Supplied text →
- Opening Delimiter -

4 that fake bullshit is reflected in things like Shiller(Pe) which Solely show a massively-extended divergence/disparity/gap, between level and reality, price and reality

What an attitude. You are so complicit in the eventual inflection. Laughoutloud. The turning of the tide to reveal what's been underneath. Go eat a rock

In reply to by ReturnOfDaMac

ReturnOfDaMac D.r. Funk Sun, 12/31/2017 - 19:13 Permalink

Ok Dr.Funk, I'll bite.  PE's are crazy because company treasury's don't give a shit.  Anyway, start here

https://www.forbes.com/sites/investor/2017/07/24/stock-buybacks-the-gre…

But do your own fucking due diligence before you call me complicit (I just profit from shearing sheep, I don't get dirty fleecing 'em myself). 

Keep searching and you'll find out how many hundreds of billions were looted from S&P 500 companies by execs' in buybacks in 2017 alone.

Try salt and pepper with your rocks, adds a little kick.

In reply to by D.r. Funk

MrBoompi Sun, 12/31/2017 - 15:54 Permalink

Yes, many damaging market selloffs have occurred over the years, but over time the market has tended to rise. What do you think happens when something rises from 2000 to 24,000 over the course of 100 years?  How many reports were written during the last 100 years warning that the market was at all time highs?  It's not so much the stock market as much as the money injection system inflating it.  

An Shrubbery MrBoompi Sun, 12/31/2017 - 21:49 Permalink

Yes, stock prices are high, but volumes are low. It's all this helicopter money sloshing around the globe, looking for a place to park and earn a decent return. It makes no sense to buy bonds at ZIRP or NIRP. As the ECB continues to crumble, prices may go even higher, as big money looks for a lifeboat.

The only money I have in the market is my retirement money, which is trapped. If I try to pull it out all at once, Uncle Sam takes half. Although Trump's tax break might ease the pain somewhat. Half of something now, might be better than half of nothing later...

- Closing Delimiter -

Questions →
1) Turn the paragraph in the comment thread that begins "Yes, stock prices are high, but volumes are low" into a short bulleted list that keeps its main points.
2) In the comment thread, what does the commenter say would happen to their retirement money if they tried to pull it out all at once?
3) Summarize the comment thread in two sentences.

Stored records
- Opening Delimiter -

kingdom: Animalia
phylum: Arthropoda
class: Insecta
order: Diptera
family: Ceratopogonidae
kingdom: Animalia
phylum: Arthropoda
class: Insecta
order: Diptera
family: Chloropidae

- Closing Delimiter -
- Opening Delimiter -

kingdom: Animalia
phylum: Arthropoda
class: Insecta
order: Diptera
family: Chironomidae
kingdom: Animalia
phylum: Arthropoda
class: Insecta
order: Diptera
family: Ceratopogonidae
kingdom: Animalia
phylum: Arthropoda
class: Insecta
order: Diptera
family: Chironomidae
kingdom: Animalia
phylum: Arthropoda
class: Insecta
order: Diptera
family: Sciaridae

- Closing Delimiter -

Numbered responses →
1)
- Stock prices are high, but volumes are low.
- Helicopter money is moving around the globe, looking for a place to park and earn a decent return.
- Buying bonds at ZIRP or NIRP makes no sense.
- As the ECB continues to crumble, prices may go even higher as big money looks for a lifeboat.

2) Uncle Sam would take half.

3) One commenter says PEs are high because company treasuries don't care, and points to the hundreds of billions looted from S&P 500 companies by executives through buybacks in 2017. Others blame a money injection system and helicopter money seeking a decent return, and one adds that their retirement money is trapped in the market because Uncle Sam would take half if it were withdrawn all at once.